Another smaller project that Naftali is working on is the bank’s AIX cookbook. He says, “There’s a very nice AIX cookbook that provides a lot of resources and that’s what we initially started to work with. It handles, for example, the inittab service and the TCP/IP services. We’ve been working to implement it and, at the same time, we’re also developing our own ideas on top of it.”
A third project is automating the Windows servers. Windows is a separate group but they work closely with Oz’s team and have adjacent office space. The same team is also responsible for managing the VMware installations. The group has allocated a couple of people to use Chef for IIS configuration and other tasks.
Right now, this team uses Systems Center Configuration Manager (SCCM). While they like it, it only covers services up to the system level. Most of the actual work is per-product, specific configurations and that’s where Chef will come in. The team will continue to use SCCM for lower-level configuration.
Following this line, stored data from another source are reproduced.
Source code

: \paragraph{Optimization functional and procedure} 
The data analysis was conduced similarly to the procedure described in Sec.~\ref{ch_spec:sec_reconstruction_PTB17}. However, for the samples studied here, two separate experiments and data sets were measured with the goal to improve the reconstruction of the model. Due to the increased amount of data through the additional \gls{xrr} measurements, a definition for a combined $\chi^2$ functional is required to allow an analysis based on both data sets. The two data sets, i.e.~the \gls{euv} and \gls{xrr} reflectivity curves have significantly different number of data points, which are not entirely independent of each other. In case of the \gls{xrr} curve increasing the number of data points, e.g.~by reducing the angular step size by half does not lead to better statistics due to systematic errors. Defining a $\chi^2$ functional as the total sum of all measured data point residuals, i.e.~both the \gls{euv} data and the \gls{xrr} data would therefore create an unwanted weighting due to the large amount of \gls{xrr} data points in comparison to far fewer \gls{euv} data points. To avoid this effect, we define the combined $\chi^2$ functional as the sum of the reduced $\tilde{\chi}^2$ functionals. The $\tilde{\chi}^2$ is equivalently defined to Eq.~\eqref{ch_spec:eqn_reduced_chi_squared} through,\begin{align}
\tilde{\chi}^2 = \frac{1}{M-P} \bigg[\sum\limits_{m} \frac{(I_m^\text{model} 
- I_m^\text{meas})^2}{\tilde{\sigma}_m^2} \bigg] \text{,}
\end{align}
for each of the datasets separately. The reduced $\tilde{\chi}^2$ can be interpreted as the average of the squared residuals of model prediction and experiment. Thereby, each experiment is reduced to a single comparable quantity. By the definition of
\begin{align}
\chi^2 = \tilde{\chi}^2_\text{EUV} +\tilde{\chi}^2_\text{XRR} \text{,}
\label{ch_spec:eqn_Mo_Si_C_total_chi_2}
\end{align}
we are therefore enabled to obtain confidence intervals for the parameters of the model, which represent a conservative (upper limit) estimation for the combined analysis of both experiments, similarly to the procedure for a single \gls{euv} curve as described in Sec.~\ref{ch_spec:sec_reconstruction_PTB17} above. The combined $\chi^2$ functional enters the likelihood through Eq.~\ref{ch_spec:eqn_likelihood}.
The bank has big plans for the future. The first project is to automate everything that the Unix and middleware administrators do. This includes installing a big data analytics platform as well as installing Redis.
A second project is to migrate from WebSphere to Tomcat. All the Tomcat servers are already automated.
Another large project, which Oz’s team is working on with another group, is to use Chef as the bank’s software delivery system. This will deliver applications that are developed in house. Chef will replace TPM. Because Chef automation uses version control, it will be easy to create a true DevOps-style process for managing changes.
Finally, there is a project that also involves the VMware and Windows people. The goal is to use Chef provisioning to orchestrate and automate VM provisioning and bootstrapping. For example, for the big data platform, Pavel says, “The platform will probably be KVM based. We will write our own backend because the platform we intend to use has a rich REST API. I don’t know if we’ll be able to write the backend driver but custom resources, definitely.”
When asked to sum up their experiences with Chef, Pavel, Oz and Naftali all agree that Chef is central to how the bank will handle infrastructure and software deployment going forward.
Naftali says, “Obviously, it’s great to be able to automate things that take up a lot of time, and Chef enables us to focus on other skill sets and to work on other important areas where we need to devote our attention. Also, it’s a new, great technology for us. We’re jumping all over it. I’ve basically integrated all my projects into it already and I’m already finding great benefits. It’s the future. If your eyes are open to that, you should pick it up.”